To prepare, Woolfrey suggests employers:
- Define and communicate their environmental commitments
- Assess and address risks related to climate change for different occupational groups
- Evaluate the psychosocial risk elements across their workforce.
4. Digitisation of work
Prediction: Digitalisation will change how we work, raising productivity, improving workplace safety and providing us with the agility we need to face the challenges of the future.
Timothy Bartram, Professor of HR Analytics and Head of Department HRM & Industrial Relations at RMIT, says digitisation and AI present both opportunities and challenges for HR.
“Such technology is in its infancy in HR management, [but] there is an expectation of the growing use of AI in HRM in the future,” he says.

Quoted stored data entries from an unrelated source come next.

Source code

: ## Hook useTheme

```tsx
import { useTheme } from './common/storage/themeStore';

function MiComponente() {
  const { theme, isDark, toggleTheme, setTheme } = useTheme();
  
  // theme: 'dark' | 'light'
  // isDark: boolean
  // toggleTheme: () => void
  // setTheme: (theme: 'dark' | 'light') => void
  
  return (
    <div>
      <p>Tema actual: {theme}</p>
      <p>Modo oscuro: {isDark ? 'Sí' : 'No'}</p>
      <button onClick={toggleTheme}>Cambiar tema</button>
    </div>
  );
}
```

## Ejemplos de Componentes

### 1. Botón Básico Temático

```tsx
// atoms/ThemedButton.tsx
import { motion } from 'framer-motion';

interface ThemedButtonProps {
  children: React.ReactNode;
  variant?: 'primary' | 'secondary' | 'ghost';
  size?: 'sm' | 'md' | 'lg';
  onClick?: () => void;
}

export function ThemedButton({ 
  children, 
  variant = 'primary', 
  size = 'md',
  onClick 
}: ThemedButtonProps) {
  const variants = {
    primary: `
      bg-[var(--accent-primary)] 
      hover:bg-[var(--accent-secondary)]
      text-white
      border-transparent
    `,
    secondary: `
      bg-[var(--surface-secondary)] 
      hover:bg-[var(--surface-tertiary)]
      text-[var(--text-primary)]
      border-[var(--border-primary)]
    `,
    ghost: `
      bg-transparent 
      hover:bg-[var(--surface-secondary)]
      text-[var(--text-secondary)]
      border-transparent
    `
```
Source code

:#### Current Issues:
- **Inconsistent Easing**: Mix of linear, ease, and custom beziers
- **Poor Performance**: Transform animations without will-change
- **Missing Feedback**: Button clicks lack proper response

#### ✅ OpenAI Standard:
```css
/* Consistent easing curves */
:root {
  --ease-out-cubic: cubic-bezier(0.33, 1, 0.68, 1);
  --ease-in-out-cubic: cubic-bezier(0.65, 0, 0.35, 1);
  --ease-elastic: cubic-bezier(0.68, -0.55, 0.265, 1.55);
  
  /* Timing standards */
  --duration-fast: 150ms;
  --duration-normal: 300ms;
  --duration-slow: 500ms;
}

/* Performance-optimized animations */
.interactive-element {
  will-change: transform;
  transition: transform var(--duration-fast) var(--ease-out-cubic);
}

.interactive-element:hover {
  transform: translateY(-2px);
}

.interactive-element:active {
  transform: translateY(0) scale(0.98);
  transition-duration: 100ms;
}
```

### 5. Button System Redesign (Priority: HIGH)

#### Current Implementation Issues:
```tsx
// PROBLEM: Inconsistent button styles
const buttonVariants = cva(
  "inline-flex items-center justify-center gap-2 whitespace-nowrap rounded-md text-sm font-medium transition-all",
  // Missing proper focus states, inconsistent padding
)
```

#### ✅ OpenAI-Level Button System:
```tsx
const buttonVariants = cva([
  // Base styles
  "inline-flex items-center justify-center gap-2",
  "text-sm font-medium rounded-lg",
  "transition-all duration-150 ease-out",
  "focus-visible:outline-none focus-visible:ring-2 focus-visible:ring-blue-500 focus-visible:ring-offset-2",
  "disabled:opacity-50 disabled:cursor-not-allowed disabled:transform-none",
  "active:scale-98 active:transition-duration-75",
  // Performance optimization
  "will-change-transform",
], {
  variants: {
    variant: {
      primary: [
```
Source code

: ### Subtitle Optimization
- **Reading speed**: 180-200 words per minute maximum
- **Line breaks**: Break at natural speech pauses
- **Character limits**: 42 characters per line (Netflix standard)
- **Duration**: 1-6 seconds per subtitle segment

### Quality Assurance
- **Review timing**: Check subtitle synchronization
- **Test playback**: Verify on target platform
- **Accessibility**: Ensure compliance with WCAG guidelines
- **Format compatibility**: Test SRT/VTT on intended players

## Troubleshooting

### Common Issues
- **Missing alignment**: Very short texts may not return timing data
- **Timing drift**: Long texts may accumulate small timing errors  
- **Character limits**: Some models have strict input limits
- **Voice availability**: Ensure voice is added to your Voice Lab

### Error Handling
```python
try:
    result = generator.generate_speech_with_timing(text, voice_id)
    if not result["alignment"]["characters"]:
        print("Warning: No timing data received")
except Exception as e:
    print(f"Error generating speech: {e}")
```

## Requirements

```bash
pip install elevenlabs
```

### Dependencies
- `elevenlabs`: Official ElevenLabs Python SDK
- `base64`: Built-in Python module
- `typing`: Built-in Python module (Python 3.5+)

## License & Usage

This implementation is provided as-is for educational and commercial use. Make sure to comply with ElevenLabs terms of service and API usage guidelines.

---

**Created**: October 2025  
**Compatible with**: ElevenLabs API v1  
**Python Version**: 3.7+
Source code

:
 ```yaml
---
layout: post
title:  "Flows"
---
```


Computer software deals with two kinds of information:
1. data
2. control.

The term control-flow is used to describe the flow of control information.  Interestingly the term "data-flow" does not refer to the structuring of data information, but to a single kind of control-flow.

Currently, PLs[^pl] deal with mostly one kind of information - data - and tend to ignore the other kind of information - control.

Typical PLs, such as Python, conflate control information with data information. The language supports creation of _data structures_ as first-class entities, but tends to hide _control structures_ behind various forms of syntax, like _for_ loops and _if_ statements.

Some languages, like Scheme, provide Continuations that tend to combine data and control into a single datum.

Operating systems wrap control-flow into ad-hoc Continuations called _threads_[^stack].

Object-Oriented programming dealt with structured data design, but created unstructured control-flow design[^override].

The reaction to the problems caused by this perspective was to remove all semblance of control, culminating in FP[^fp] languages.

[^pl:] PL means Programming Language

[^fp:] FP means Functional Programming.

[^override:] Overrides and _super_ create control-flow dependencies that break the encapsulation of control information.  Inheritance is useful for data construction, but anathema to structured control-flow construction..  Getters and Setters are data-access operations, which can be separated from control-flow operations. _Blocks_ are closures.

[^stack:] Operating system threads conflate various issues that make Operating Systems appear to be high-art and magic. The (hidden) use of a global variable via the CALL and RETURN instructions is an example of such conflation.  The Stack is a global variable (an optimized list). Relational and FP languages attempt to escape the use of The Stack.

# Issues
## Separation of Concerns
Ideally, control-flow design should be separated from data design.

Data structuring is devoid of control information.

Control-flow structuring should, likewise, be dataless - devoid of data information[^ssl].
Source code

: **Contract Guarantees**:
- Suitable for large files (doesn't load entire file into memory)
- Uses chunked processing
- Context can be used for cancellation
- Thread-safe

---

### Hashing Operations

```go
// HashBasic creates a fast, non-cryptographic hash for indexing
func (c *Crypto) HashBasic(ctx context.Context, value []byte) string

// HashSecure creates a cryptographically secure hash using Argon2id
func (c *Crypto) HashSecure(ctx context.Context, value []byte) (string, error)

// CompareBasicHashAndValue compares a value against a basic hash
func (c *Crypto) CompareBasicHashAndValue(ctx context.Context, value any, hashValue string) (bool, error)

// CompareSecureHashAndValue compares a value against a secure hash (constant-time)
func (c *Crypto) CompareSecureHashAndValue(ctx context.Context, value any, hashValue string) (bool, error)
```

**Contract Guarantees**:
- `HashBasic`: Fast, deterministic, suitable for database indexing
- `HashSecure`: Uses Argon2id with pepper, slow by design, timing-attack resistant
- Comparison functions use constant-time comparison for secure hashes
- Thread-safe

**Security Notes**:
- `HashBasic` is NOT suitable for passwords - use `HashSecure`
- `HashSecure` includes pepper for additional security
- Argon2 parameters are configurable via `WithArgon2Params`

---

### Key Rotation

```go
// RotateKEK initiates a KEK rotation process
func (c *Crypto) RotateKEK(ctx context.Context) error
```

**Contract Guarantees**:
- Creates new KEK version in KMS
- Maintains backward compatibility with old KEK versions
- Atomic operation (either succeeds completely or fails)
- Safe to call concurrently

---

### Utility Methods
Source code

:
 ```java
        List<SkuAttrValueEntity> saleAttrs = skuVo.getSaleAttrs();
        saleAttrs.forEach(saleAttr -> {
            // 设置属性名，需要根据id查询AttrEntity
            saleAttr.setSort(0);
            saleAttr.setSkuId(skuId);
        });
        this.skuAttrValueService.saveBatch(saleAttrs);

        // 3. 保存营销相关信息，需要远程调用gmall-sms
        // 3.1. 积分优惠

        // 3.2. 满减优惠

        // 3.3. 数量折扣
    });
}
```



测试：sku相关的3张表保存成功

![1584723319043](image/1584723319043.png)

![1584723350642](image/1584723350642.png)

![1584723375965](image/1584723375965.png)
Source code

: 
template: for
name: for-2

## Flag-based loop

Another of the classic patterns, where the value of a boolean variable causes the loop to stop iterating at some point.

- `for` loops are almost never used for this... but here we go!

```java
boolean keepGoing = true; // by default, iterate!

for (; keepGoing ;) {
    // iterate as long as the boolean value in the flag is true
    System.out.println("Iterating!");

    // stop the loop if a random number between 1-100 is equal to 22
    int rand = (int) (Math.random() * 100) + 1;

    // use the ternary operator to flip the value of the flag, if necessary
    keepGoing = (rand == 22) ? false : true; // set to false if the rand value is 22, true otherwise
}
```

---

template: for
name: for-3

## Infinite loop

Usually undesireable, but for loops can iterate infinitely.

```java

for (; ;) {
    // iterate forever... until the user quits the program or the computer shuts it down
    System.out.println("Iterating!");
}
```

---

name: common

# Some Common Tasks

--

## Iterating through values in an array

“However, most HR departments are generally not aware of how to implement and use such technological tools. Organisations and HR professionals need to invest in greater education and skill development around HR analytics and AI.
“This represents an important opportunity for universities and other education providers to develop programs that engage with HR analytics, AI and HRM with the emphasis on ethical governance, the engagement of key organisational stakeholders and the consequences for human beings.”
Dr Gerry Treuren, senior lecturer in UniSA’s School of Management, says employers will face challenges in “systematising new work processes to capture the efficiency gains”, and says internal and external training will be important.
“Some skills will become irrelevant and disappear via attrition or by management design, but new skills will be added to existing roles as needed, and as new roles are created. Over time, many more jobs end up getting created.
“[It] will be a turbocharged and larger-scale version of the office automation of the 1970s. Yes, typists lost their jobs, but whole new types of more interesting, high-skill, career-path jobs then emerged.”
5. Gender pay gap
Prediction: Australia’s gender gap is expected to narrow as further labour market opportunities increase and contribute to a more inclusive workforce.
This was a sliver of good news to come out of the government’s predictions. In order to work towards eliminating that gap entirely, employers need to lay the groundwork for gender-inclusive workplaces now.
“If HR want to prepare workplaces for the future where gender inclusivity is not a nice-to-have, but a necessity, they may want to consider a few different things,” says Renee Alexander, AHRI Northern Territory State President and Group HR Manager at Primary Resources Investment Group.
She suggests assessing your policies and processes to see if they are skewed towards one gender.“Parental leave is a good example. There may be medical reasons why the birth-giver requires a period of leave. However, this does not necessarily mean that they will be the primary caregiver. Do your policies have flexibility in this space?”
Employers can conduct a benchmarking assessment to see how family friendly their organisation is with this free tool from Family Friendly Workplaces.
She also says it’s worth auditing processes to see if any are “stuck in the 80s” and thinking about how/if you should set gender targets, noting that there are many arguments for and against this.
“At the end of the day, the best advice I can give HR is to meet your organisation where they are at. Incremental change in the right direction is better than no action at all.”